Written by: Matt Patti | January 28th, 2021
The Funeral Home (Mauro Iván Ojeda, 2020) 2½ out of 4 stars
With the loss of many close family members over the past decade, I’ve spent my fair share of time at funeral homes. Even while in mourning, I caught myself wondering how the lives of those who run such businesses work. Do they get mentally exhausted by the negative energy that surrounds them? Do both the living people in distress – and the potential spirits of those who have passed away – take a toll on the families who operate funeral homes? Or have they become numb and desensitized to the energy after years of experience? Director Mauro Iván Ojeda’s The Funeral Home explores a family that owns such a place. In this instance, the funeral parlor resides in the front half of the house; in the back half resides the family, along with numerous caskets full of dead bodies.
Bernardo, the patriarch, handles most of the responsibilities of the parlor while struggling to be in touch with his family. His wife, Estela, also lends a helping hand. Estela’s daughter and Bernardo’s stepdaughter, Irina, also lives in the house, though she is reluctant to help out with any task, as her relationship with Bernardo is strained. The living situation is less than ideal as spirits torment the house and certain sections, including the bathroom, are off-limits at night. Irina is frustrated and wants to leave. Estela explains that they cannot afford to move anywhere else and that having a place to stay is better than living out on the streets. Bernardo seems unaffected by the supernatural events, even attempting, at times, to contact some of the spirits, with little fear. Soon, however, events begin to take a turn for the worse, and the spirits get too close for comfort. As the family searches for answers, they begin to realize the spirits of the dead bodies might be the least of their worries as a darker presence emerges.
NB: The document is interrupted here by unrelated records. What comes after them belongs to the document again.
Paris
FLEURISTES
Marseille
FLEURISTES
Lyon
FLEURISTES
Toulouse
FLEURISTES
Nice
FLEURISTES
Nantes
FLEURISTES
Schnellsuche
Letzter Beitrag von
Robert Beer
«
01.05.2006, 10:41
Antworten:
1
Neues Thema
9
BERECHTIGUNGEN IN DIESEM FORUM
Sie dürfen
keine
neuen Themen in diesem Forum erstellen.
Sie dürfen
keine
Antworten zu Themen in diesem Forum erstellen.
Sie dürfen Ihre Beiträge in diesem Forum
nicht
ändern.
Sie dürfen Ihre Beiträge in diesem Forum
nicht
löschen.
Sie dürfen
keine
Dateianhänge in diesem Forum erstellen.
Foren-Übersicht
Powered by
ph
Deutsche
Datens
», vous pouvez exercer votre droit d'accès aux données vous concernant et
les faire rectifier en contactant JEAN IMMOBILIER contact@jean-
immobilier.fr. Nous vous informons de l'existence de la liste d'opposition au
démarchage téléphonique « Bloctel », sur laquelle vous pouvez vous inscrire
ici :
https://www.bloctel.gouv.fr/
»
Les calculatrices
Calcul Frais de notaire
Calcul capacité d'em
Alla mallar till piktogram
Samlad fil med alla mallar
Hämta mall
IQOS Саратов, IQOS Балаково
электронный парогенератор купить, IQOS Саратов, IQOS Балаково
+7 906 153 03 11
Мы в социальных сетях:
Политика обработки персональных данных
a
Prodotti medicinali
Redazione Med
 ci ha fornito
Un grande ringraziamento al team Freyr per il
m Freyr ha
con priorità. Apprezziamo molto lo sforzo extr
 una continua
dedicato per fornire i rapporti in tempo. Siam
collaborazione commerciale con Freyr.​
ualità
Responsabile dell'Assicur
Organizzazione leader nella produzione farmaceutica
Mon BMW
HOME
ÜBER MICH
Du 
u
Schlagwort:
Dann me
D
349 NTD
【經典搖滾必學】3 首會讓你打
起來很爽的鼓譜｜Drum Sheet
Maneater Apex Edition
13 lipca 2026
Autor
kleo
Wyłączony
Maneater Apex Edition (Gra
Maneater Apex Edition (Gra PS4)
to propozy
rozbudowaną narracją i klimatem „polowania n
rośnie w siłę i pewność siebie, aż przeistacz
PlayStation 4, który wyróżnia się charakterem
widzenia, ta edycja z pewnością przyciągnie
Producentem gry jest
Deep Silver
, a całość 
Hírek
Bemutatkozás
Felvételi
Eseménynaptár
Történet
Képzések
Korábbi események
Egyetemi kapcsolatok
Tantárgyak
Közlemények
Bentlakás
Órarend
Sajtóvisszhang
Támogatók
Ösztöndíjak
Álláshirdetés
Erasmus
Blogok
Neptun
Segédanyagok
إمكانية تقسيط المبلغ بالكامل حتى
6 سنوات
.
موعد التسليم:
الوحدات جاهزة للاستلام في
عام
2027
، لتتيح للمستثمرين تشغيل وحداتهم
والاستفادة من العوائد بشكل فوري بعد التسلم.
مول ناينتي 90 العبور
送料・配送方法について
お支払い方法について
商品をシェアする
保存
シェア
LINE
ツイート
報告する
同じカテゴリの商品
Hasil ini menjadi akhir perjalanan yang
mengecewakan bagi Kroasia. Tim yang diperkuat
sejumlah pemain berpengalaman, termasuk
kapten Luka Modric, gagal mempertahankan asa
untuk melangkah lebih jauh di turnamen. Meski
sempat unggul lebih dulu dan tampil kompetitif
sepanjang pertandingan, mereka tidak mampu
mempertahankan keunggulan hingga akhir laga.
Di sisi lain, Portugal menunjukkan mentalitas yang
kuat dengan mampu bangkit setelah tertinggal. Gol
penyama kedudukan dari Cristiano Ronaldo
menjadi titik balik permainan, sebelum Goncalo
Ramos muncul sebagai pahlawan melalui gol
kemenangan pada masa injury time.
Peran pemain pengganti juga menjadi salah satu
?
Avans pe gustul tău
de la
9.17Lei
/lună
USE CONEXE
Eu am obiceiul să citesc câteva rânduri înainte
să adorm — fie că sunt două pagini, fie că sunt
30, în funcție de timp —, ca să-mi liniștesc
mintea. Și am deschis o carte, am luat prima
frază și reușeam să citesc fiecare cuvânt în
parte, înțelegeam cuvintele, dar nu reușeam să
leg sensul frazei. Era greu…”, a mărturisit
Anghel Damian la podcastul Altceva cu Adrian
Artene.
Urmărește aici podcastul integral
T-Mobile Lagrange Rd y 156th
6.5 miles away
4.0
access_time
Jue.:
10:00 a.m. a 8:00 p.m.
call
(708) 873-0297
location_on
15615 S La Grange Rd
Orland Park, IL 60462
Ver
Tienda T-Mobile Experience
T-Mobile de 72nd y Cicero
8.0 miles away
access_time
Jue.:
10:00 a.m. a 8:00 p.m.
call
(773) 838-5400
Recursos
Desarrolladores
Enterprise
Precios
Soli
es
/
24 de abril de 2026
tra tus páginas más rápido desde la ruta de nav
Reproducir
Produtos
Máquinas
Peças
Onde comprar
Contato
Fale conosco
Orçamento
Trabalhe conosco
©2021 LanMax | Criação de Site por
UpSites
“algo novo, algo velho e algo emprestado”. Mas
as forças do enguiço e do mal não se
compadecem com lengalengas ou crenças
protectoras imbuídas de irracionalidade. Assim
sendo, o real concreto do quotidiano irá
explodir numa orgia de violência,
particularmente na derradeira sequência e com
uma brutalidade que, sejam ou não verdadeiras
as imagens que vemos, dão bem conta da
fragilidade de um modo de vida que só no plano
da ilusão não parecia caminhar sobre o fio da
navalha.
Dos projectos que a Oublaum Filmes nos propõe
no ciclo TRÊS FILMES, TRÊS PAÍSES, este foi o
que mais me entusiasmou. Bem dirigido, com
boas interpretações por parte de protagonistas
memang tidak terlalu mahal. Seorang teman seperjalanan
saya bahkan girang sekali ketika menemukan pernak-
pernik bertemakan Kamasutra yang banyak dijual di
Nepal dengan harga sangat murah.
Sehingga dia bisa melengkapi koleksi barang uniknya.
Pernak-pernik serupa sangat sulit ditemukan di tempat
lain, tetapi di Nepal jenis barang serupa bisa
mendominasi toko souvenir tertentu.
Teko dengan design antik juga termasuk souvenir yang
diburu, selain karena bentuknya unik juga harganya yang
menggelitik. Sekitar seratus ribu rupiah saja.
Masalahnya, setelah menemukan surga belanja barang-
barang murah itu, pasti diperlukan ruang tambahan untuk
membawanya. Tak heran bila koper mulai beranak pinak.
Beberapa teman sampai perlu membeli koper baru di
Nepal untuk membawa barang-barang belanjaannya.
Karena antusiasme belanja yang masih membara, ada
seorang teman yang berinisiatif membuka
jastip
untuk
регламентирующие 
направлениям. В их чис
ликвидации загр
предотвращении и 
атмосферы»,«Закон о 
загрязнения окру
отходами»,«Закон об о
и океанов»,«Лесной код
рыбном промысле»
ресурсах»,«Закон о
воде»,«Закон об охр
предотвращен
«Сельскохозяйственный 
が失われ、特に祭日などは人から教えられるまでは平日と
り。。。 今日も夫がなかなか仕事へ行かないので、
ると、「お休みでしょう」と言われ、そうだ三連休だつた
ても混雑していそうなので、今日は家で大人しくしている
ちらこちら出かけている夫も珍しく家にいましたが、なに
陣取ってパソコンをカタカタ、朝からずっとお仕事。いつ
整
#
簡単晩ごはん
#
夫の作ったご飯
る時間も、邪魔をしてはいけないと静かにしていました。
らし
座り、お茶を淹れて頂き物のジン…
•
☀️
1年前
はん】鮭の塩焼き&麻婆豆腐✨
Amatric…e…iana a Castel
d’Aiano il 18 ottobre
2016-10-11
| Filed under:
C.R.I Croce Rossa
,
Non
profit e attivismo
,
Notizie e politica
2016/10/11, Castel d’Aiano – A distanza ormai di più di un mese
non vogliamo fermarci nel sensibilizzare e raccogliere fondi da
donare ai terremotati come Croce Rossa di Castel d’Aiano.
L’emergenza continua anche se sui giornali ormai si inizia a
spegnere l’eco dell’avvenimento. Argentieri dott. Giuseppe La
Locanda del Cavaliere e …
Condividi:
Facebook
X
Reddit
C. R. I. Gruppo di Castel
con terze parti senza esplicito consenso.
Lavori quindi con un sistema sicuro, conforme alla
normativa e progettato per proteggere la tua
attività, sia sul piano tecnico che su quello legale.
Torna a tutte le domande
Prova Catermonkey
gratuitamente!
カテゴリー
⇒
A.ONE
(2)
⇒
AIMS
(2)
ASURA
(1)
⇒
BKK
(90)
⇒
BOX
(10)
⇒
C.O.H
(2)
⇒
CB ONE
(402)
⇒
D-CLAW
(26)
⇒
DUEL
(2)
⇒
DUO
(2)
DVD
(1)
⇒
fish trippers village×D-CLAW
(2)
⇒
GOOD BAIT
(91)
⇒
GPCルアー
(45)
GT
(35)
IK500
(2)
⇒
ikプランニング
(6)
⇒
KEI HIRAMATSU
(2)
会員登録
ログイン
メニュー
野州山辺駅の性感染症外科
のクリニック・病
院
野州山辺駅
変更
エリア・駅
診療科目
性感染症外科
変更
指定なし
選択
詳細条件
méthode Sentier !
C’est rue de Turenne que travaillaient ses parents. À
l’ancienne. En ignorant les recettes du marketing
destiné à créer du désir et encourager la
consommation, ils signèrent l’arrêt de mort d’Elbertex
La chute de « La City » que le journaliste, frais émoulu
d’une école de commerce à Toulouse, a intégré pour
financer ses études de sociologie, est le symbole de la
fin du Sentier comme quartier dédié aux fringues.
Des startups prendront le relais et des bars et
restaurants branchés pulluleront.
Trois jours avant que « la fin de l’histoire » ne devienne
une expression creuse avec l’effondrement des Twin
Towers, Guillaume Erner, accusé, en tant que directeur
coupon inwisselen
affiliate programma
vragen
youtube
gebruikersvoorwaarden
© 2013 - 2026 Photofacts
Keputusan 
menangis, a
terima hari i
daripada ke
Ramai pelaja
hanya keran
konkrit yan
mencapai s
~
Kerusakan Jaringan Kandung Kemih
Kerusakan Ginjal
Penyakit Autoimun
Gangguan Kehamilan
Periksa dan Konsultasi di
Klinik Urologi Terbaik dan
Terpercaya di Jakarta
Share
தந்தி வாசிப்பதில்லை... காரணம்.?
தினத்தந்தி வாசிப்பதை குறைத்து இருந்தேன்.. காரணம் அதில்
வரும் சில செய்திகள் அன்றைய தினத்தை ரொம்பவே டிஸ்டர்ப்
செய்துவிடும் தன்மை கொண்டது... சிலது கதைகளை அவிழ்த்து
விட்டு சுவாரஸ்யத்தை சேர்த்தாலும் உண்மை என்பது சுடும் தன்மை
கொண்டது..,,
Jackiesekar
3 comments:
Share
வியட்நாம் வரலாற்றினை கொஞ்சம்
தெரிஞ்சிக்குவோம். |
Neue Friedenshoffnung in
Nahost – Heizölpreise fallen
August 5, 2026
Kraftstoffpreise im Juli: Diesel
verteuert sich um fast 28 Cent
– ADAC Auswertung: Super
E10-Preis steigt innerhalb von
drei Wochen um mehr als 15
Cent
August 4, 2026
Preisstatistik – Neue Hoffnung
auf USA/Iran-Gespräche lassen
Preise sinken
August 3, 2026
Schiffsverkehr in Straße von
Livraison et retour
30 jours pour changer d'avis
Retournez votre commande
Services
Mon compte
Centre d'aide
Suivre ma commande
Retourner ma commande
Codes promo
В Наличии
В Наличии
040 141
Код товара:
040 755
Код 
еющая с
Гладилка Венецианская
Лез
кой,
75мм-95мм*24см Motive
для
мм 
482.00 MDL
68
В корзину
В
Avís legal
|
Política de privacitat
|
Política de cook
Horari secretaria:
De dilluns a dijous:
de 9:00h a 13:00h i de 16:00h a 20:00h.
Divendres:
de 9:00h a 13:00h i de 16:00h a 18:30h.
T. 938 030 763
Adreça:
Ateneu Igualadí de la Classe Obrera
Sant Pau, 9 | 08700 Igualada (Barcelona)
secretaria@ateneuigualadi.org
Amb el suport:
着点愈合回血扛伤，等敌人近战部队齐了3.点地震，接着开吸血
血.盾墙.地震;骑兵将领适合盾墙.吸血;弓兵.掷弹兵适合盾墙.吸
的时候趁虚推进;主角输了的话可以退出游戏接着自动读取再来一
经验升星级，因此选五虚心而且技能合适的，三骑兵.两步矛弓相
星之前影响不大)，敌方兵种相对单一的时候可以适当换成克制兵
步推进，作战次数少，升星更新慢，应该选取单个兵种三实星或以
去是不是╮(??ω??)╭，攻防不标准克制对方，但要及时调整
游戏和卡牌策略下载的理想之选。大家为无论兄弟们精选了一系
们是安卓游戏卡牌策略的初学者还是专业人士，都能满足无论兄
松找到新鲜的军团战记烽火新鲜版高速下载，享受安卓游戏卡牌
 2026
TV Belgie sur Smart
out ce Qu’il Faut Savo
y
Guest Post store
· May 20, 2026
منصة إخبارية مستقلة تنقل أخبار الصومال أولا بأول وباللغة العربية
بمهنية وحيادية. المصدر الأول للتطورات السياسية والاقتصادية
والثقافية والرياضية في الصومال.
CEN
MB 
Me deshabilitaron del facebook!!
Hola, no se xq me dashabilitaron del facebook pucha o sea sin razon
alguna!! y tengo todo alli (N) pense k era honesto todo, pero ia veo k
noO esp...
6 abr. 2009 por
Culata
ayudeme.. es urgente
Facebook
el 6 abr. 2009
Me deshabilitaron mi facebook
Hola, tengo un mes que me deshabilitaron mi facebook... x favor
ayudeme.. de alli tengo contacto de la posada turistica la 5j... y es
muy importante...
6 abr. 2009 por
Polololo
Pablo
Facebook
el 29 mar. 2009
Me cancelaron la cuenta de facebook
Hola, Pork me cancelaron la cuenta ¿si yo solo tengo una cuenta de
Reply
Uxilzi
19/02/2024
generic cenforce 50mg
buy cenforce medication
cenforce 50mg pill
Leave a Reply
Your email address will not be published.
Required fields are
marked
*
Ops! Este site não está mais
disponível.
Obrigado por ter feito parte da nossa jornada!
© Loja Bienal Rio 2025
The family’s unfortunate lifestyle takes center stage in the film. Their terrifying circumstances, choosing whether to live in a haunted house or being homeless, is quite disturbing, and draws sympathy from the audience. The interesting question of what is more dangerous – the ghosts in their home or the potentially dangerous people they’ll encounter living out on the street – looms large and shows the gritty reality of the situation. Estela and Irina are tormented by ghosts who show up in their rooms at night while Bernardo attempts to contact and speak with some of the spirits. The disconnect causes much strife amongst the three and the relationships break down. This is the main conflict in the film and it is tragic and enthralling to see.
The film is able to build much suspense through elongated sequences in the house at night, aided by exceptional cinematography and an eerie soundtrack. Nevertheless, the soundtrack gets a bit overbearing at times and is overused in some moments. Also, while suspense builds well, it never truly comes to a head. The film is lacking in genuinely scary moments and creepy imagery, as we mainly see only small glimpses of the spirits and rarely see their features. Even in the film’s most intense scenes, the viewer is not left with a strong feeling of fear. Some other issues include plot points that do not add up in the end and some seemingly important story threads that lead nowhere.
Overall, though, even with its issues, The Funeral Home is still an intriguing case study of a struggling family in a horrifying situation, though the situation could have been portrayed in a more terrifying way. The film still contains some eerie moments and shows what the supernatural, and hard times, can do to break apart a family, making it a compelling watch. This film makes me once again ask myself an age-old question I’ve always pondered: what’s more terrifying: the living or the supernatural?